By: Kent Engelke | Capitol Securities

The hype going into Comey’s testimony was incredible, thus suggesting a high bar for any type of shocking revelations. There were no bombshell revelations, albeit there is a ton of fodder for endless Internet and cable TV bloviating. I believe the markets interpreted Comey’s testimony as a nonevent for the simplistic reason a constitutional crisis is horrific for the economy and society. As inferred, the markets were generally unfazed by his remarks.

What I thought was of great significance was the House vote repealing the more onerous parts of Dodd Frank. I will argue Dodd Frank is a major reason why economic growth has been anemic as it stifles capital formation. Capital is the lifeblood of capitalism. As noted many times, monetary velocity or the turnover of money is at the lowest level since 1959.

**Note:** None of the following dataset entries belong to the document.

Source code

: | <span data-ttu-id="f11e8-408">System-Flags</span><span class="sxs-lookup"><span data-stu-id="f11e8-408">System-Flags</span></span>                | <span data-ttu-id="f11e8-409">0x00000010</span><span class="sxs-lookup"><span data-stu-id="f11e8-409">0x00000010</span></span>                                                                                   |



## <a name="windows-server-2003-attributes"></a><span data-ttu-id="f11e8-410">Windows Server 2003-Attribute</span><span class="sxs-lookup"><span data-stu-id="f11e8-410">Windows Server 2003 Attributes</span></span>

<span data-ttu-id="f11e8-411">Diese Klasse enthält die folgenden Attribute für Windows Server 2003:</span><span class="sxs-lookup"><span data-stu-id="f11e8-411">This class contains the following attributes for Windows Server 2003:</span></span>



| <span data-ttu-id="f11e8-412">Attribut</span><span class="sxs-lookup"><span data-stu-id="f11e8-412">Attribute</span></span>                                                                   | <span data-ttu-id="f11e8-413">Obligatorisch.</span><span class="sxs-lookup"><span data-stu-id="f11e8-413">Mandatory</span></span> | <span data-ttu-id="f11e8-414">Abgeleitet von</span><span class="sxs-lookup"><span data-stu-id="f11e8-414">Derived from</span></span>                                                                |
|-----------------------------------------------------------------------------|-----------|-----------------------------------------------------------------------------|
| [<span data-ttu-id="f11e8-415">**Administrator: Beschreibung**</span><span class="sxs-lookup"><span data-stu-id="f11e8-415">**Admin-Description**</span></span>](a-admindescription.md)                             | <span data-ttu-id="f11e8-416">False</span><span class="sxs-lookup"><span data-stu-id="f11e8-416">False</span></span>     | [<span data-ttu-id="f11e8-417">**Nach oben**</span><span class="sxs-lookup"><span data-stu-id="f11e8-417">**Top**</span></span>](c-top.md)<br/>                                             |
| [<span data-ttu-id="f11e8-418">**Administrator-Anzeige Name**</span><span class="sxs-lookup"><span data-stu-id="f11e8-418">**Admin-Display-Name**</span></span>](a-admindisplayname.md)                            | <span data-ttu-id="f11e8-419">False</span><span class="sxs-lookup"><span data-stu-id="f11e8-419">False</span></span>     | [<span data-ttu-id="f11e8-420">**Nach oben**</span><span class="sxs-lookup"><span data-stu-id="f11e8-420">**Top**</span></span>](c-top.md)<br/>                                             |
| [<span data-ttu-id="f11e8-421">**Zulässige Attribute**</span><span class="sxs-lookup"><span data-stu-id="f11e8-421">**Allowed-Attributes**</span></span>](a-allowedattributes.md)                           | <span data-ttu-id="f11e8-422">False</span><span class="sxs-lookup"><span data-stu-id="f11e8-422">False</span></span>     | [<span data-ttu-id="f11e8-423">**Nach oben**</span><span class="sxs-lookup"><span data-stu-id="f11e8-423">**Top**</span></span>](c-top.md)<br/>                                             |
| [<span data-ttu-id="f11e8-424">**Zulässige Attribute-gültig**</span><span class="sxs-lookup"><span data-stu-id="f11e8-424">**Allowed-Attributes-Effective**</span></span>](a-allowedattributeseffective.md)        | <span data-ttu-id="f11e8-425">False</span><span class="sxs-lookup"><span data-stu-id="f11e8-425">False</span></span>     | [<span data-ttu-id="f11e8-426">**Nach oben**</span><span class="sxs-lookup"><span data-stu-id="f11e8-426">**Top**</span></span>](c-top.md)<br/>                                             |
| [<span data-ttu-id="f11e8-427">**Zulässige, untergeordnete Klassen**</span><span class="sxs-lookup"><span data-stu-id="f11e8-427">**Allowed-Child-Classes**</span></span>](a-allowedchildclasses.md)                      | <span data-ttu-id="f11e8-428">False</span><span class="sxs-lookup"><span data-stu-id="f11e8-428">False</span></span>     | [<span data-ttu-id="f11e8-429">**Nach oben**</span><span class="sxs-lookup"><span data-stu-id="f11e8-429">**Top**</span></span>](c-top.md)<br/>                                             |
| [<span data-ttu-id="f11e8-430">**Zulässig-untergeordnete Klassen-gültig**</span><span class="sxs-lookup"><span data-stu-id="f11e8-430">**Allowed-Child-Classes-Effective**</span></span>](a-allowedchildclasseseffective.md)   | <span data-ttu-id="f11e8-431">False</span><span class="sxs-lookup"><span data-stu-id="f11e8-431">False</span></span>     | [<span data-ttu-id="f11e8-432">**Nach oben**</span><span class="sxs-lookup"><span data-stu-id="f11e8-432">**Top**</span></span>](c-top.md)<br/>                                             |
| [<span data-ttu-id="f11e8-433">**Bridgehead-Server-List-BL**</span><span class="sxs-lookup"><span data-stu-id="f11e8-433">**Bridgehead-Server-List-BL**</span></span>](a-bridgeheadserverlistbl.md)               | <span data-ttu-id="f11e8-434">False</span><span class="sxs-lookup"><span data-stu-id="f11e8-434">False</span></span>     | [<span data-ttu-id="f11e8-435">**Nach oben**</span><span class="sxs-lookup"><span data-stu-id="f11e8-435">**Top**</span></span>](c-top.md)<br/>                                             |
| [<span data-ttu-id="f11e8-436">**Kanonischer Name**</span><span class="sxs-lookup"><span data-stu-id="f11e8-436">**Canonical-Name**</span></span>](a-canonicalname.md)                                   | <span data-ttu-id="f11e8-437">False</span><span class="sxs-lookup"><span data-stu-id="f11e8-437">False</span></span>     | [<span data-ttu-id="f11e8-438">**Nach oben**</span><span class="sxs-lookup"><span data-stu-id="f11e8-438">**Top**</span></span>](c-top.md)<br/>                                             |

Dodd Frank was fully implemented in September 2014 and the growth rate has since plummeted.

However, I believe the Animal Spirits have been uncaged because of potential regulatory repeal. This uncaging is a major reason why the Atlanta Fed increased its estimate of second quarter growth to 4.0%, the greatest growth since 3Q14.

What happens to growth assumptions if Dodd Frank is repealed in the Senate and monetary velocity accelerates? A dated Chicago Fed report stated if monetary velocity returns to 50% of its norm, the economy would expand around 6% with a 9% inflation rate.

Wow! A 6% growth rate would be equivalent to a bombshell revelation.

Speaking of potential bombshells, the Middle East is on the verge of total chaos. Qatar and Saudi Arabia square off in perhaps the greatest diplomatic feud in at least a generation. Suicide bombers strike at the heart of the Iranian Capital. Kurdistan moves toward independence and war rages in Syria and Yemen. Al Jazeera or the Islamic media outlet headquartered in Qatar reported that its entire news systems, websites and social media platform were hacked.

Was Saudi Arabia the attacker? Last month Saudi Arabia unexpectedly ended many of its austerity programs, partially the result of the “revolution” occurring in social media, with a direct reference to Al Jazeera.

Historically, any Middle East violence would cause oil prices to surge. For the last 15 months, prices have remained range bound between $45 and $55 barrel with crude today trading near the lower end of the range.

Commenting on yesterday’s market activity, the averages were nominally lower but the financials advanced, perhaps the result of the House repeal of Dodd Frank.

What will happen today?

Last night the foreign markets were up. London was up 0.59%, Paris was up 0.33% and Frankfurt was up 0.39%. China was up 0.23%, Japan was up 0.52% and Hang Sang was down 0.13%.

The Dow should open quietly higher. The 10-year is off 5/32 to yield 2.21%.